I fretted last year that perhaps I was losing some bit of extroversion because I was increasingly desirous of just being alone. I had a new Meyers-Briggs assessment and found that I was even more extroverted than I used to be. I’m just really tired and that’s why I want to be alone…so I can go to sleep.
My darling Hope seems to be an introvert. She likes to be around people, but really seems to get more energy in super small groups, or alone with her own selected stimuli.
Here’s the thing though: because she struggles with anxiety, she presents as an extrovert.
It’s taken me a long time to figure this out, but I get it now.
Between the anxiety and her ADHD, she can chatter on for hours and hours. She bounces around. She can be boisterous and her voice really carries. Her conversations wind themselves like backwoods roads that have lots of little roads off of them: one left turn and she’s tripped down a long road to nowhere for a 15 minute drive.

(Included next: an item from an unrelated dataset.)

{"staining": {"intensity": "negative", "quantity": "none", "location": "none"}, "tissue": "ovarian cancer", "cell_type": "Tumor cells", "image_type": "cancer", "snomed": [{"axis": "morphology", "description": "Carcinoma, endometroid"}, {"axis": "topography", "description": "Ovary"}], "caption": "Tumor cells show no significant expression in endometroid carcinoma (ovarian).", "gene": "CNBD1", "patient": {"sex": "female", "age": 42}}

Now these behaviors aren’t really associated with extroversion, but if you don’t know much about intro/extroversion, you might easily run up on Hope and think that she’s a little lively ball of people loving fun. Um, no. She’s just spastic and riddled with anxiety.
So, I’ve really, really, I mean really been on my “time-in,” attachment parenting tip these last couple of weeks. Movies, board games, cooking, rice krispy treats, dance parties. I’ve limited our screen time on devices unless we were watching something together. I’ve done her hair. I’ve cleaned her room and not freaked out about all the food wrappers. I have listened with interest as she talks through her social issues, her crush issues, her skin issues, her hair issues, her body issues, her issues’ issues. She has been delighted to just have all this time with me.
And I. Am. Exhausted.
The only time Hope is not chattering on or bouncing around is if we go somewhere. Her brain is so busy and so tired that it literally shuts down and she falls immediately asleep. Sometimes we can’t even get out of the parking lot of our condo property before she is asleep.
It makes me feel like those infant parents who take the kid on a drive in hopes that the kid will stop crying and fall asleep.
My brain and body have quite a bit more stamina and resilience than Hope’s so I’m able to hold it together until night fall, but the constant stimuli is just too damn much for me. I’m exhausted.
Sometimes while she’s talking I am literally wishing she would just be quiet. She never does though.
I take Yappy to the dog park nearly every day just to get a little quiet time, but then I low key chat with the other dog owners.
It just never ends and even extroverts need a break to recharge that small bit of ourselves that is introverted. I don’t even remember going to bed most nights, just mildly cursing when the alarm goes off in the morning because I know the interactions will start again within an hour.
How do introverts even kind of manage this level of interaction and engagement????
I’m hitting it hard right now because school is out and most of our evenings are free. I have an opportunity to make some headway on our relationship before the school year starts again. I see the fruits of these labors, I do, but OMG this is just crazy.
How do folks manage the need to just go into your quiet closet to recharge a bit each day?